• Passage provided:
=== Begin Enclosure ===

Archive for the ‘indexing’ tag
Relational Database Index Design and the Optimizers. By Tapio Lahdenmaki and Mike Leach, Wiley 2005. (Here’s a link to the publisher’s site).
I picked this book up on the advice of an Oracle expert, and after one of my colleagues had read it and mentioned it to me. The focus is on how to design indexes that will produce the best performance for various types of queries. It goes into quite a bit of detail on how databases execute specific types of queries, including sort-merge joins and multiple index access, and develops a generic cost model that can be used to produce a quick upper-bound estimate (QUBE) for the execution time of a query. The book focuses on DB2, Oracle, and SQL Server, but applies equally well to MySQL and PostgreSQL.† I learned a lot from this book, and will add it to my list of essential books.
There are too many myths and rules of thumb about index design. This book debunks them pretty thoroughly. It walks the reader through the process of understanding what a database does to execute a query, and how much that costs; and then what a database does to execute a data modification, and how much that costs. Given this knowledge, you can answer questions such as “what is the ideal index for each of these two queries?” and “should the queries have separate indexes, or is it better to find a compromise that will be good for both of them?” and even “how much slower will the compromise be for each query?” In many cases, the results are non-obvious, and often don’t agree with the rules of thumb you might have been taught. Generally, the book concludes, we should use indexes much more than we often do, and we should not hold irrational fears about the cost of maintaining indexes.

=== End Enclosure ===

• Dataset excerpts:
=== Begin Enclosure ===

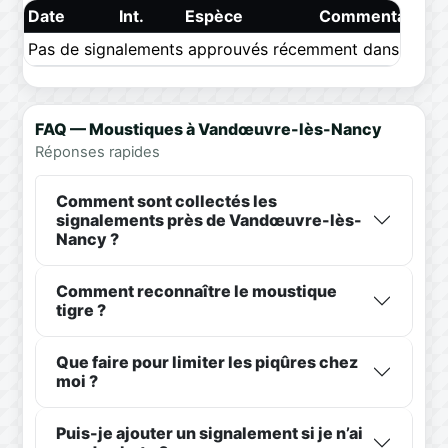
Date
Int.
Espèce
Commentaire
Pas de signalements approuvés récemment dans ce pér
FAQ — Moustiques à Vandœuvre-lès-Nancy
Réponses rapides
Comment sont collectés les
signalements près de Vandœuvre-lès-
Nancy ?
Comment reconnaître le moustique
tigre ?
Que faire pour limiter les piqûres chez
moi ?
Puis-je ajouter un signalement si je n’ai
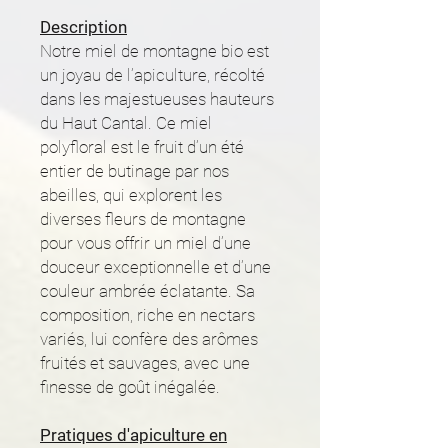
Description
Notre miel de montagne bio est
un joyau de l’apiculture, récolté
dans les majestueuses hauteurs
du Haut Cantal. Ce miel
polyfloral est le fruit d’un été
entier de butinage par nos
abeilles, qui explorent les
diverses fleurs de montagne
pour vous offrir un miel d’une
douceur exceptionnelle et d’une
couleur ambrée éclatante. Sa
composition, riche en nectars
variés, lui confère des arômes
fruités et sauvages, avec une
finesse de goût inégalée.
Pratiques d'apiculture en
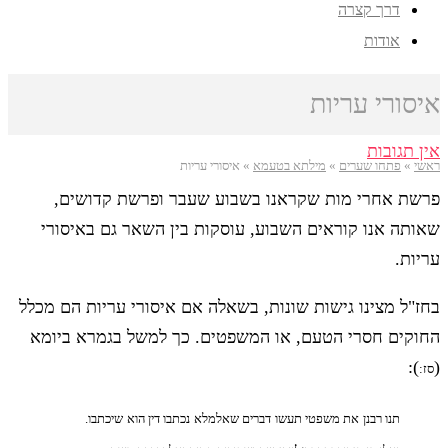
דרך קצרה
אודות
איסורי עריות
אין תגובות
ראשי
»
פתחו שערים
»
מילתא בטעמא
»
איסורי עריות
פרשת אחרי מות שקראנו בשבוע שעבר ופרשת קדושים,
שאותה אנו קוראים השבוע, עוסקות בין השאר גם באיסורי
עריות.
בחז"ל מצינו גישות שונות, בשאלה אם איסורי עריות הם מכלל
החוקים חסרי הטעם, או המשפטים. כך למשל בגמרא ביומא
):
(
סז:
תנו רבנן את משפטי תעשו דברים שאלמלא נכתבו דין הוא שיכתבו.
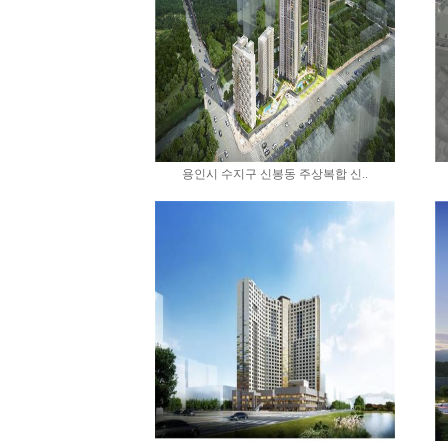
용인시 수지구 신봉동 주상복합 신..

=== End Enclosure ===

• Exercise:
Copy the book review on index design word for word, from start to finish. The records were taken from a different source.

• Result of this task:
Archive for the ‘indexing’ tag
Relational Database Index Design and the Optimizers. By Tapio Lahdenmaki and Mike Leach, Wiley 2005. (Here’s a link to the publisher’s site).
I picked this book up on the advice of an Oracle expert, and after one of my colleagues had read it and mentioned it to me. The focus is on how to design indexes that will produce the best performance for various types of queries. It goes into quite a bit of detail on how databases execute specific types of queries, including sort-merge joins and multiple index access, and develops a generic cost model that can be used to produce a quick upper-bound estimate (QUBE) for the execution time of a query. The book focuses on DB2, Oracle, and SQL Server, but applies equally well to MySQL and PostgreSQL.† I learned a lot from this book, and will add it to my list of essential books.
There are too many myths and rules of thumb about index design. This book debunks them pretty thoroughly. It walks the reader through the process of understanding what a database does to execute a query, and how much that costs; and then what a database does to execute a data modification, and how much that costs. Given this knowledge, you can answer questions such as “what is the ideal index for each of these two queries?” and “should the queries have separate indexes, or is it better to find a compromise that will be good for both of them?” and even “how much slower will the compromise be for each query?” In many cases, the results are non-obvious, and often don’t agree with the rules of thumb you might have been taught. Generally, the book concludes, we should use indexes much more than we often do, and we should not hold irrational fears about the cost of maintaining indexes.